Alors que l’Europe se reconfine face aux assauts de la pandémie, la contestation grandit dans un secteur de la restauration laminé par des mois de fermeture et l’absence de perspectives.
Christina, Laurent, Jiri et Martin : de Genève à Sofia, les témoignages de quatre représentants qui racontent l’impact de la crise sanitaire sur leur métier.
« Ne jamais abandonner »
« Mourir d’ennui » : à l’entrée d’un café de Vienne, un squelette en tenue de serveur brandit un écriteau qui reflète l’état d’esprit de la patronne, Christina Hummel. Troisième génération de sa famille à diriger l’établissement du même nom, elle a récemment participé à une action symbolique pour dire son désarroi face au troisième confinement de l’Autriche.
« Nous essayons de traverser la crise de manière créative et positive », confie cette gérante de 44 ans, devant la salle au décor tamisé et aux moelleuses banquettes. Mais elle se dit découragée par les revirements incessants du gouvernement. Nombreux sont ceux dans le secteur à avoir le sentiment d’être « baladés de semaine en semaine », regrette-t-elle.
En revanche, pas question pour elle de violer les règles. « Je ne ferais rien qui m’attire des ennuis ou m’oblige à payer une amende », souligne Christina Hummel, rappelant qu’elle a un fils de six ans et des employés à faire vivre. Et de souligner le fait qu’elle a conscience de la « gravité » de la situation : « je ne suis ni une coronasceptique ni une théoricienne du complot », insiste cette « passionnée » qui garde espoir sur le long terme. « La culture des cafés viennois a déjà traversé plusieurs crises et ce mode de vie ne disparaîtra jamais. Comme dit l’adage : un vrai Viennois n’abandonne jamais ».
« C’est déjà trop tard »
A Genève, Laurent Terlinchamp est moins optimiste. Président de la Société des cafetiers, restaurateurs et hôteliers, il assiste impuissant à des faillites en série. Les adhérents sont au « désespoir », lourds de la « responsabilité de collaborateurs qu’ils ne peuvent pas payer, de charges » qu’ils ne peuvent pas honorer, « d’un avenir qui n’existe plus ». « Pour 30% d’entre eux, ce qui correspond à plus de 600 entreprises, c’est déjà trop tard », lâche-t-il.
Lui aussi déplore l’incertitude : « Ce qui m’importe, c’est de savoir quand on va rouvrir dans des conditions viables », et d’ici là « d’avoir des aides » suffisantes pour se dire : « Je ne vais pas perdre mon commerce, c’est-à-dire ma vie ».
« Je ne plierai jamais »
Pour ne pas broyer du noir, le Tchèque Jiri Janacek a lui choisi de se rebeller.

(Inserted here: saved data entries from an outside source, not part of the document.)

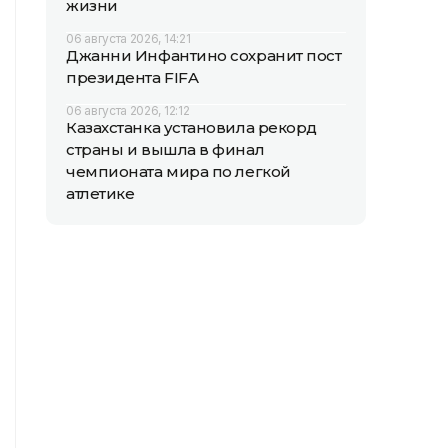
жизни
06 августа 2026, 14:21
Джанни Инфантино сохранит пост
президента FIFA
06 августа 2026, 12:12
Казахстанка установила рекорд
страны и вышла в финал
чемпионата мира по легкой
атлетике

Depuis le 9 décembre, il accueille de nouveau les clients dans sa petite brasserie, Maly Janek, située à une quarantaine de kilomètres au sud de Prague, défiant ouvertement les restrictions. « Nous avons perdu patience quand le gouvernement a changé les règles trois fois en une seule semaine », explique cet ancien politicien de droite.
Dans ce pays champion du monde de la consommation de bière, il a organisé début janvier, avec d’autres restaurateurs, une chaîne de chopes d’un kilomètre de long dans le centre-ville de Prague. « Je ne plierai jamais » malgré les visites de la police ou les amendes des autorités sanitaires, promet-il, balayant le risque que son pub ne devienne un foyer de contaminations.
« On ne peut plus accepter un tel traitement »
A un petit millier de kilomètres de là, en Bulgarie, Martin Mihaylov se mobilise aussi. Cet homme de 41 ans, qui tient trois bars qui sont de hauts lieux de la vie nocturne de Sofia, a prévu de descendre dans la rue ce mercredi pour dénoncer le « manque de soutien de l’État » et défendre sa « liberté ».
« Les autorités n’ont jamais respecté le calendrier donné. On ne peut plus accepter un tel traitement ! », s’emporte-t-il dans l’un de ses établissements déserts, Terminal 1, casquette vissée sur la tête. « Nous ne le ferons pas de gaieté de cœur mais nous allons peut-être devoir finir par enfreindre la loi », prévient Martin, tout en remerciant ses créanciers pour leur « aide et tolérance ».
Il ne se fait pas d’illusion : face aux « dettes accumulées », « la reprise sera très lente ». Quand « un jour » la foule reviendra, « ce sera le stress », imagine-il. « Je ne me souviens plus de la dernière fois que c’était plein », dit-il, en montrant la piste, triste sans ses danseurs.